NEW YORK — Hundreds of suspicious packages in Midtown Manhattan were reported to the Police Department this year, but its response to one discovered at Trump Tower on Tuesday underscored the challenges and headaches that come with protecting the home of the president-elect.
Though President-elect Donald Trump was in Florida during the scare, the package — an abandoned backpack filled with toys — set off an evacuation that sent visitors and employees at the tower running into the streets about 4:30 p.m. and snarled traffic around the Fifth Avenue building.
The police blocked off some of New York City’s most glutted arteries at the peak of the holiday season rush hour. The closing lasted just over an hour, but it choked traffic for miles. City buses were diverted, hordes of pedestrians were crammed behind barricades and stores in the area were forced to close.

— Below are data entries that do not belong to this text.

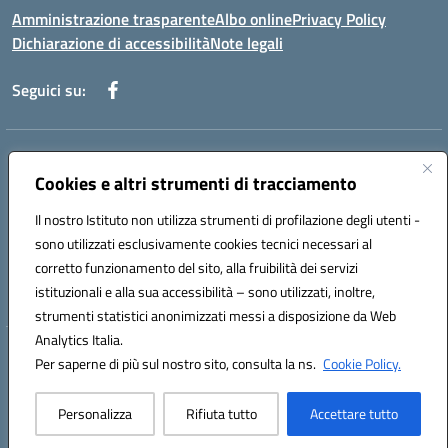
Amministrazione trasparente
Albo online
Privacy Policy
Dichiarazione di accessibilità
Note legali
Seguici su:
Indirizzo:
Piazza Giovanni XXIII - Giffoni Valle Piana (SA)
Centralino:
Cookies e altri strumenti di tracciamento
089868360
Email:
saic857007@istruzione.it
Posta elettronica certificata (PEC):
saic857007@pec.istruzione.it
Il nostro Istituto non utilizza strumenti di profilazione degli utenti -
Codice fiscale: 80025860653
sono utilizzati esclusivamente cookies tecnici necessari al
Codice meccanografico:
SAIC857007
corretto funzionamento del sito, alla fruibilità dei servizi
Codice Indice delle Pubbliche Amministrazioni (IPA): istsc_saic857007
istituzionali e alla sua accessibilità – sono utilizzati, inoltre,
strumenti statistici anonimizzati messi a disposizione da Web
Analytics Italia.
Hosting & Powered by 3D Solution S.r.l.
Per saperne di più sul nostro sito, consulta la ns.
Cookie Policy.
Concept & Design by Designers Italia
Personalizza
Rifiuta tutto
Accettare tutto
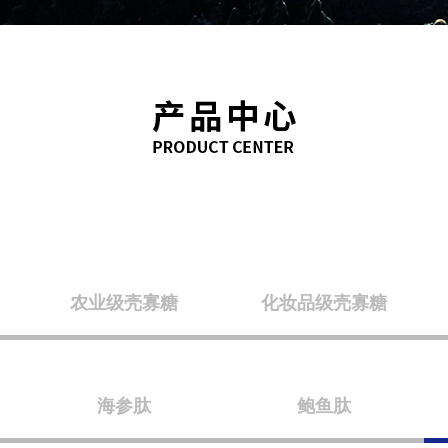
农业级壳寡糖
化妆品级壳寡糖
海参肽
鲍鱼肽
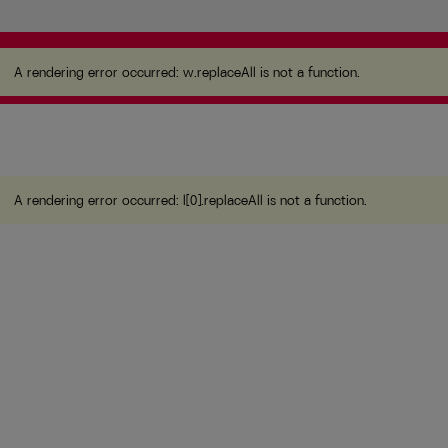
A rendering error occurred:
w.replaceAll is not a
function
.
A rendering error occurred:
w.replaceAll is not a function
.
A rendering error occurred:
l[0].replaceAll is not a function
.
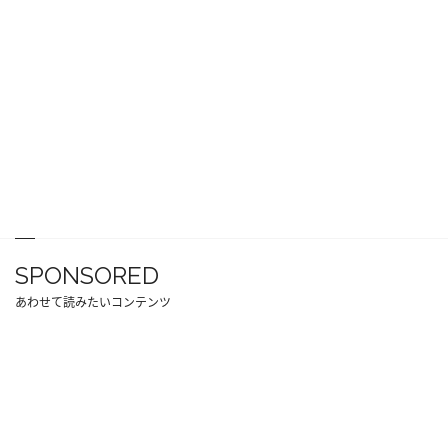
SPONSORED
あわせて読みたいコンテンツ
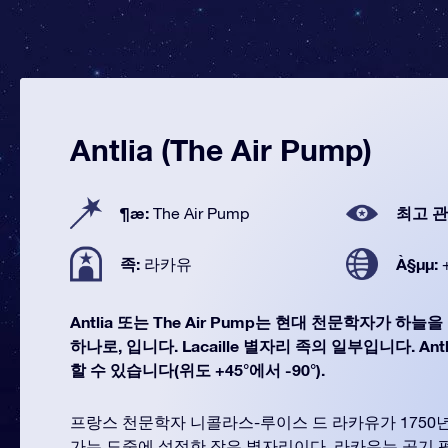
Antlia (The Air Pump)
¶æ:
최고 관
The Air Pump
족:
À§µµ:
라카유
Antlia 또는 The Air Pump는 현대 천문학자가 하늘
하나로, 입니다. Lacaille 별자리 족의 일부입니다. Ant
할 수 있습니다(위도 +45°에서 -90°).
프랑스 천문학자 니콜라스-루이스 드 라카유가 1750
가는 도중에 설정한 작은 별자리이다. 라카유는 공기 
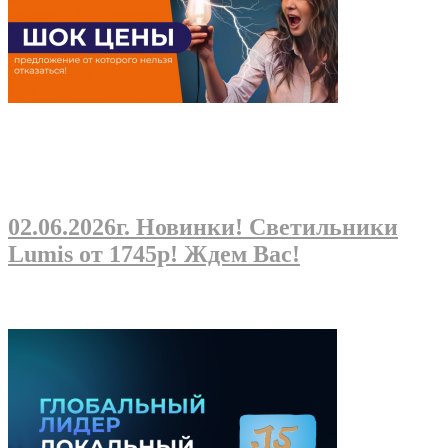
02.06.2026г
. Новинки! Светильники
Lumis от 1745р! Ждем Вас!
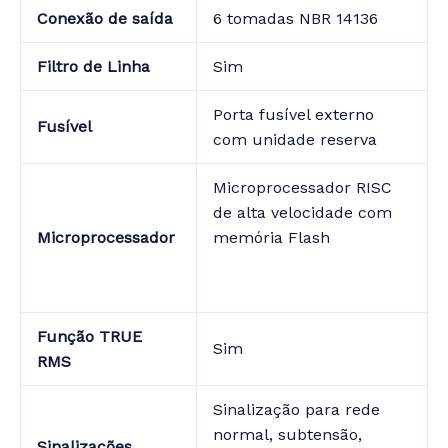
Conexão de saída
6 tomadas NBR 14136
Filtro de Linha
Sim
Porta fusível externo
Fusível
com unidade reserva
Microprocessador RISC
de alta velocidade com
Microprocessador
memória Flash
Função TRUE
Sim
RMS
Sinalização para rede
normal, subtensão,
Sinalizações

“The current heightened security awareness in this area clearly drew much more attention to yesterday’s incident,’’ Stephen Davis, a spokesman for the Police Department, said Wednesday. “This was not a threat or even a mock device but rather an apparent case of a child’s backpack being left inadvertently near the building.’’
In Washington, suspicious packages near the White House have become largely routine, and are rarely disruptive. The 1600 section of Pennsylvania Avenue has been closed to vehicle traffic since 1995.
At Trump Tower, the backpack was found by the Secret Service by the lobby entrance of the Niketown store, where a corridor leads into a public atrium, the authorities said.
A rough cordon around the 58-story tower, which is between 56th and 57th Streets, and its surroundings went into almost immediate play: Both Fifth and Madison Avenues were closed to traffic from 55th to 57th Streets.
A growing number of stores are unhappy about how the protection efforts, including permanent street closings and police patrols, have hurt business around the tower.